With about 86% of financial transactions now done electronically, a percentage that's growing, pennies have become akin to noise in many cash transactions. Given that a cent in 1857 has the equivalent buying power of 37 cents today, the value of a penny has become negligible.
As the U.S. Treasury phases out the use of the penny, it’s creating a host of challenges for businesses and consumers that could cost all of us a good chunk of change.
The loudest and perhaps most worthy argument in favor of keeping the penny is that those with the lowest income almost exclusively rely on cash. So they would be negatively impacted with the elimination of pennies.
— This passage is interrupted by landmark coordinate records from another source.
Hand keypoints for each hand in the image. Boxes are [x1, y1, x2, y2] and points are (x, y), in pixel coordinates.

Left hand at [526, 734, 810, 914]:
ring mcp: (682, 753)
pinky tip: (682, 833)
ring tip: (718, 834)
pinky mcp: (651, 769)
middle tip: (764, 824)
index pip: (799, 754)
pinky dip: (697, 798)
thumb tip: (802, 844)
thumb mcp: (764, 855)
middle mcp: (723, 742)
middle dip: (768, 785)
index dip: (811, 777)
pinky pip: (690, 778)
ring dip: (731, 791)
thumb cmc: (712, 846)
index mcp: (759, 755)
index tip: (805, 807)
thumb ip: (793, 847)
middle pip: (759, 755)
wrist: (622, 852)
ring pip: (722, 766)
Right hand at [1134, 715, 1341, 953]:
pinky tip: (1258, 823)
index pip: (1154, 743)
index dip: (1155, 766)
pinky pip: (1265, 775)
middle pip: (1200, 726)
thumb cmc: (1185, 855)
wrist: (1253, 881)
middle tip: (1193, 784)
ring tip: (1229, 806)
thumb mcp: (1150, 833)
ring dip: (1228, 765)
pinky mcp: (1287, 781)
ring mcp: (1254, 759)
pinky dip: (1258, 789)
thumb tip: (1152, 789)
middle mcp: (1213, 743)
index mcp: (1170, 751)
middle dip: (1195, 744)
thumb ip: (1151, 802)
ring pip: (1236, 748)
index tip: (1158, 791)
But stopping the production of pennies does not mean they will instantaneously cease to exist. In Canada, pennies remain legal tender and can be exchanged at any financial institution. Moreover, the nickel has effectively replaced their smallest unit of coin circulation, with rounding up or down used to determine cash prices.
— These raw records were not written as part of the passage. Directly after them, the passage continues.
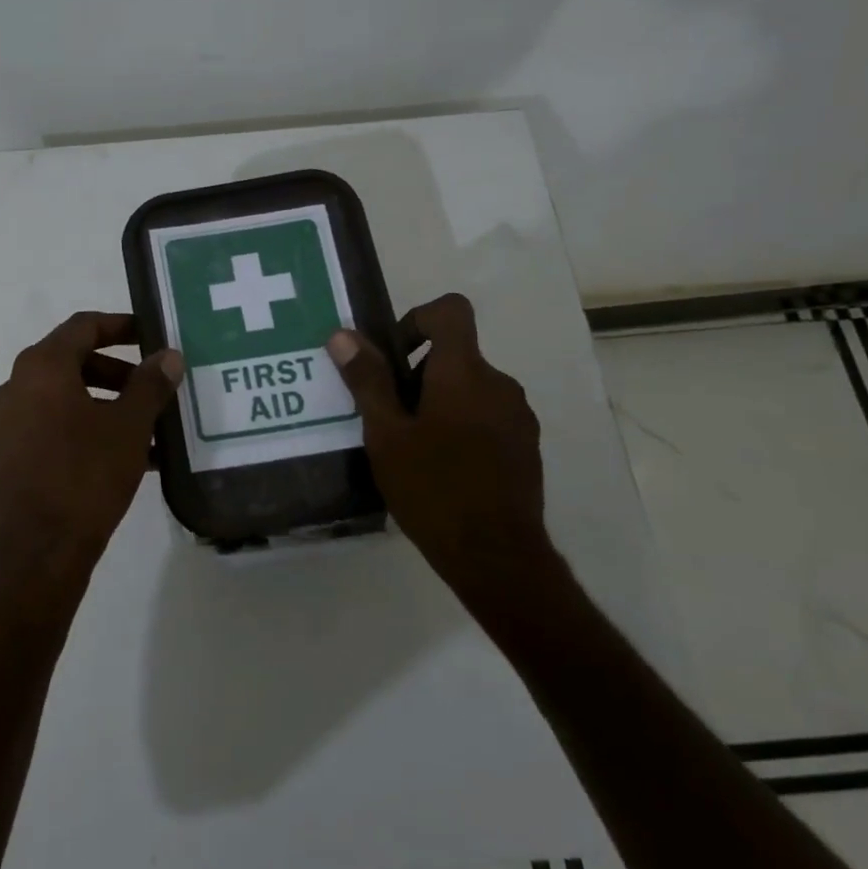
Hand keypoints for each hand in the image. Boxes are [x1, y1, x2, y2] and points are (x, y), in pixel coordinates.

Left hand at [0, 312, 184, 593]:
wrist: (38, 552)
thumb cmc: (85, 475)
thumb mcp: (129, 426)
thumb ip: (150, 384)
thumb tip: (168, 356)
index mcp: (41, 368)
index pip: (83, 326)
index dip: (120, 325)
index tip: (151, 334)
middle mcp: (17, 387)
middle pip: (73, 362)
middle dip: (118, 372)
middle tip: (153, 387)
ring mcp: (9, 424)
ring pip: (65, 399)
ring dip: (107, 405)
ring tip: (148, 429)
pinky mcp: (11, 457)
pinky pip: (54, 428)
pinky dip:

Yet why stop with pennies? The cost of producing nickels was 13.8 cents last year. For cost savings, eliminating nickels should be considered, leaving the 10-cent dime as the smallest coin produced. This would be equivalent to moving the decimal place over by one space in cash transactions, making a dime the de facto new penny.
Consumers would bear a small cost, estimated by the Federal Reserve to be $6 million annually for pennies and $56 million annually for nickels, mostly due to skewed price rounding. No longer producing pennies and nickels also would yield savings to the U.S. Mint far above $100 million annually, a positive return on investment.
Given that the U.S. population is over 340 million, the resulting consumer costs translate into two cents and 17 cents per person annually, respectively.
Though the savings in not producing pennies and nickels may be the strongest argument, the best reason is more fundamental: Changes in buying power have historically dictated coin changes and needs, and should continue to do so. Unfortunately, our nation has a disappointing record of being slow to adapt to changes that the rest of the world embraced for betterment.
For example, the U.S. made an effort to switch to the metric system in 1976, which the majority of the world uses. Adopting such standardization provides economic advantages, particularly in products distributed through global trade. Good faith efforts were made, including the creation of the U.S. Metric Board to support the conversion. The effort failed, with metric measures generally not well received and eventually falling by the wayside.
Change is hard. Leaving the status quo alone is easy. But just because something is easy does not mean it is ideal. The time to sunset both pennies and nickels has arrived. Much like coins eliminated in the past, leave them to numismatists to enjoy in their collections.
Jacobson is a computer science professor at the University of Illinois Urbana-Champaign. He wrote this for Tribune News Service.